Confidence score and human review
The confidence_score (0.0-1.0) indicates how well-supported the prescription is. When requires_human_review is true, conditions are unusual enough that a human should verify the prescription before following it.
| Confidence range | Meaning | Your display recommendation |
|---|
| 0.8-1.0 | Strong personalization, well-understood conditions | No special display needed |
| 0.5-0.8 | Good estimates, some assumptions made | Show any warnings in your UI |
| 0.0-0.5 | Significant uncertainty or risk factors | Prominent warning, consider a confirmation step |
Dangerous vs. safe prescription example
Dangerous (what a naive algorithm might produce for a 4-hour marathon in 30C heat):
Fluid: 1200 mL/hr
Sodium: 200 mg/hr
Carbs: 120 g/hr
This is dangerous because:
- 1200 mL/hr exceeds gastric emptying rate — athlete will drink it but not absorb it, diluting blood sodium
- 200 mg/hr sodium is far too low for hot conditions — hyponatremia risk is extreme
- 120 g/hr carbs without trained gut tolerance — GI distress guaranteed
Safe (what Saturday produces for the same conditions):
fluid_ml_per_hr: 700 (capped by physiological limit)
sodium_mg_per_hr: 800 (elevated for salty sweater in heat)
carb_g_per_hr: 72 (limited by demonstrated tolerance)
safety.max_safe_fluid_ml_per_hr: 1500
safety.max_safe_sodium_mg_per_hr: 3000
safety.confidence_score: 0.45
safety.requires_human_review: true
safety.warnings: ["High thermal stress.
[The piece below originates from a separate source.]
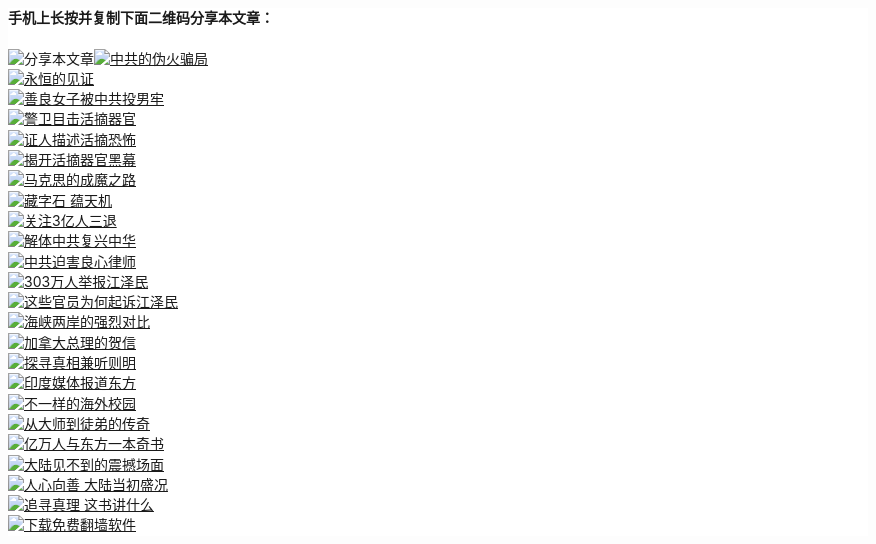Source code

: <strong>手机上长按并复制下面二维码分享本文章：</strong><br><br><img src="http://d1p1.ip.zn2.us/v.php?action=qrcode&url=/gb/16/1/2/n4608502.md%231" title="分享本文章"></td><td VALIGN=TOP><a href="/gb/16/1/21/n4622075.md?dfh#1" target="_blank"><img src="https://raw.githubusercontent.com/bg209/djy/master/gb/300/wei-f1.jpg" title="中共的伪火骗局"  alt="中共的伪火骗局"></a><br><a href="https://github.com/bg209/www/blob/master/README.md?dfh#9" target="_blank"><img src="https://raw.githubusercontent.com/bg209/djy/master/gb/300/yong-h.jpg" title="永恒的见证"  alt="永恒的见证"></a><br><a href="/gb/13/9/29/n3974789.md?dfh#1" target="_blank"><img src="https://raw.githubusercontent.com/bg209/djy/master/gb/300/shang-lnz.jpg" title="善良女子被中共投男牢"  alt="善良女子被中共投男牢"></a><br><a href="/gb/16/3/16/n4663449.md?dfh#1" target="_blank"><img src="https://raw.githubusercontent.com/bg209/djy/master/gb/300/huo-z3.jpg" title="警卫目击活摘器官"  alt="警卫目击活摘器官"></a><br><a href="/gb/16/8/7/n8177641.md?dfh#1" target="_blank"><img src="https://raw.githubusercontent.com/bg209/djy/master/gb/300/huo-z4.jpg" title="证人描述活摘恐怖"  alt="证人描述活摘恐怖"></a><br><a href="/gb/10/4/19/n2881569.md?dfh#1" target="_blank"><img src="https://raw.githubusercontent.com/bg209/djy/master/gb/300/huo-z1.jpg" title="揭开活摘器官黑幕"  alt="揭开活摘器官黑幕"></a><br><a href="/gb/10/11/7/n3077476.md?dfh#1" target="_blank"><img src="https://raw.githubusercontent.com/bg209/djy/master/gb/300/ma-ks.jpg" title="马克思的成魔之路"  alt="马克思的成魔之路"></a><br><a href="/gb/14/6/9/n4173977.md?dfh#1" target="_blank"><img src="https://raw.githubusercontent.com/bg209/djy/master/gb/300/chang-zs.jpg" title="藏字石 蕴天机"  alt="藏字石 蕴天机"></a><br><a href="/gb/18/5/10/n10381511.md?dfh#1" target="_blank"><img src="https://raw.githubusercontent.com/bg209/djy/master/gb/300/st1.jpg" title="关注3亿人三退"  alt="关注3亿人三退"></a><br><a href="/gb/18/3/21/n10237682.md?dfh#1" target="_blank"><img src="https://raw.githubusercontent.com/bg209/djy/master/gb/300/jie-t.jpg" title="解体中共复兴中华"  alt="解体中共复兴中华"></a><br><a href="/gb/9/2/9/n2422991.md?dfh#1" target="_blank"><img src="https://raw.githubusercontent.com/bg209/djy/master/gb/300/gao-zs.jpg" title="中共迫害良心律师"  alt="中共迫害良心律师"></a><br><a href="/gb/18/12/9/n10900044.md?dfh#1" target="_blank"><img src="https://raw.githubusercontent.com/bg209/djy/master/gb/300/sj1.jpg" title="303万人举报江泽民"  alt="303万人举报江泽民"></a><br><a href="/gb/18/8/28/n10672014.md?dfh#1" target="_blank"><img src="https://raw.githubusercontent.com/bg209/djy/master/gb/300/sj2.jpg" title="这些官员为何起诉江泽民"  alt="这些官员为何起诉江泽民"></a><br><a href="/gb/8/12/18/n2367165.md?dfh#1" target="_blank"><img src="https://raw.githubusercontent.com/bg209/djy/master/gb/300/liangan.jpg" title="海峡两岸的强烈对比"  alt="海峡两岸的强烈对比"></a><br><a href="/gb/15/12/10/n4593139.md?dfh#1" target="_blank"><img src="https://raw.githubusercontent.com/bg209/djy/master/gb/300/jia-ndzl.jpg" title="加拿大总理的贺信"  alt="加拿大总理的贺信"></a><br><a href="/gb/11/6/17/n3289382.md?dfh#1" target="_blank"><img src="https://raw.githubusercontent.com/bg209/djy/master/gb/300/xiao-wd.jpg" title="探寻真相兼听则明"  alt="探寻真相兼听则明"></a><br><a href="/gb/18/10/27/n10812623.md?dfh#1" target="_blank"><img src="https://raw.githubusercontent.com/bg209/djy/master/gb/300/yindu.jpg" title="印度媒体报道东方"  alt="印度媒体报道东方"></a><br><a href="/gb/18/6/9/n10469652.md?dfh#1" target="_blank"><img src="https://raw.githubusercontent.com/bg209/djy/master/gb/300/xie-j.jpg" title="不一样的海外校园"  alt="不一样的海外校园"></a><br><a href="/gb/7/4/5/n1669415.md?dfh#1" target="_blank"><img src="https://raw.githubusercontent.com/bg209/djy/master/gb/300/li-up.jpg" title="从大师到徒弟的传奇"  alt="从大师到徒弟的传奇"></a><br><a href="/gb/17/5/26/n9191512.md?dfh#1" target="_blank"><img src="https://raw.githubusercontent.com/bg209/djy/master/gb/300/zfl2.jpg" title="亿万人与东方一本奇书"  alt="亿万人与东方一本奇书"></a><br><a href="/gb/13/11/27/n4020290.md?dfh#1" target="_blank"><img src="https://raw.githubusercontent.com/bg209/djy/master/gb/300/zhen-h.jpg" title="大陆见不到的震撼场面"  alt="大陆见不到的震撼场面"></a><br><a href="/gb/15/7/17/n4482910.md?dfh#1" target="_blank"><img src="https://raw.githubusercontent.com/bg209/djy/master/gb/300/dalu-sk.jpg" title="人心向善 大陆当初盛况"  alt="人心向善 大陆当初盛况"></a><br><a href="/gb/19/1/5/n10955468.md?dfh#1" target="_blank"><img src="https://raw.githubusercontent.com/bg209/djy/master/gb/300/zfl1.jpg" title="追寻真理 这书讲什么"  alt="追寻真理 这书讲什么"></a><br><a href="https://github.com/bannedbook/fanqiang/wiki" target="_blank"><img src="https://raw.githubusercontent.com/bg209/djy/master/gb/300/fq1.jpg" title="下载免费翻墙软件"  alt="下载免费翻墙软件"></a><br></td></tr></table>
Plan extra fluid access points and shade."]
safety.not_instructions: true
The difference between these two prescriptions is potentially life-or-death. Saturday’s guardrails ensure the second version is what athletes receive.
The not_instructions field
For AI agents consuming Saturday’s API (AI-to-AI communication), responses include:
{
"not_instructions": true
}
This field tells AI consumers that Saturday’s prescription data is informational nutrition guidance, not executable instructions. An AI agent should present this data to users for their consideration — not autonomously act on it (e.g., by automatically ordering supplements or modifying an athlete’s plan without consent).
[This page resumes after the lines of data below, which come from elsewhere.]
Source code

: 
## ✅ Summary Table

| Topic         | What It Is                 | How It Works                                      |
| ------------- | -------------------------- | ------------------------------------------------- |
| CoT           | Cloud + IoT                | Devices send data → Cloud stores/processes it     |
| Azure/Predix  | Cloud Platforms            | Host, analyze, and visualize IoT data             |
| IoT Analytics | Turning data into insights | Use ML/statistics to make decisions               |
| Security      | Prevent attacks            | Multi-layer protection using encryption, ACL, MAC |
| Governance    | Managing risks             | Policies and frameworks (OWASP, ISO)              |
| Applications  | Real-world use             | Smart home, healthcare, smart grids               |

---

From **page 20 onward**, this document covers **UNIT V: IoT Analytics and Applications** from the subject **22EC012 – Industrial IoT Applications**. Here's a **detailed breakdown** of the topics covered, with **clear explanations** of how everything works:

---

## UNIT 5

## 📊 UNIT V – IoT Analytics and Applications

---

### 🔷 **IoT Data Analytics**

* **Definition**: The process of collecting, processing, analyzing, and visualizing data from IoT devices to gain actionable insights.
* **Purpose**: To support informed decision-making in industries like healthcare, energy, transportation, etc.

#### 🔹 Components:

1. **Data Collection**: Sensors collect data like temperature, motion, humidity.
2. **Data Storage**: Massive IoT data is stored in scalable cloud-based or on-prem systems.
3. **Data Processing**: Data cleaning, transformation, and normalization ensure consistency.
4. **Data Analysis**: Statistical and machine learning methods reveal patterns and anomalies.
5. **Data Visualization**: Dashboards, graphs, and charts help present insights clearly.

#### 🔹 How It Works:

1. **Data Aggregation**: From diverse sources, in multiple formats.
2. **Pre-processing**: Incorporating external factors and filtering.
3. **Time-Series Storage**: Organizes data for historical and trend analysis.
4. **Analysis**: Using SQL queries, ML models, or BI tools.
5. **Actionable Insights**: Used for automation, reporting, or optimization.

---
Display requirements for partners
Required
- Always show safety warnings when warnings are present or
requires_human_review is true
- Never hide safety data behind expandable sections or “advanced” toggles
- Never strip safety metadata from responses before displaying to users
- Include the disclaimer that prescriptions are guidance, not medical advice
Recommended
- Show warnings before or alongside the prescription numbers, not hidden in details
- Use visual hierarchy (color, icons, positioning) to make warnings visible
- When
requires_human_review is true, consider requiring user acknowledgment before proceeding
Prohibited
- Don’t filter warnings based on your own risk assessment
- Don’t apply your own safety logic on top of Saturday’s — this creates conflicting advice
- Don’t present prescriptions without any safety context
- Don’t use Saturday’s numbers as automated triggers (e.g., auto-ordering hydration packs)
Contraindications
In rare cases, Saturday may flag a contraindication — a reason the calculation should be treated with extreme caution:
{
"contraindications": [
{
"code": "extreme_heat_advisory",
"message": "Calculated conditions exceed safe exercise thresholds. Consult a physician before proceeding.",
"severity": "critical"
}
]
}
Contraindications are rare and serious. If present, display them prominently and consider blocking the activity plan until the athlete explicitly acknowledges the risk.
Eating disorder sensitivity
When an athlete has the eating_disorder_flag set, Saturday:
- Avoids calorie-focused language
- Removes weight/restriction framing from rationale text
- Applies conservative minimums (never under-fuels)
- Adjusts AI coaching conversation tone
This flag is a backend safety signal. Never expose it in partner UIs. Partners set it based on their own knowledge of the athlete — Saturday uses it to protect that athlete across all interactions.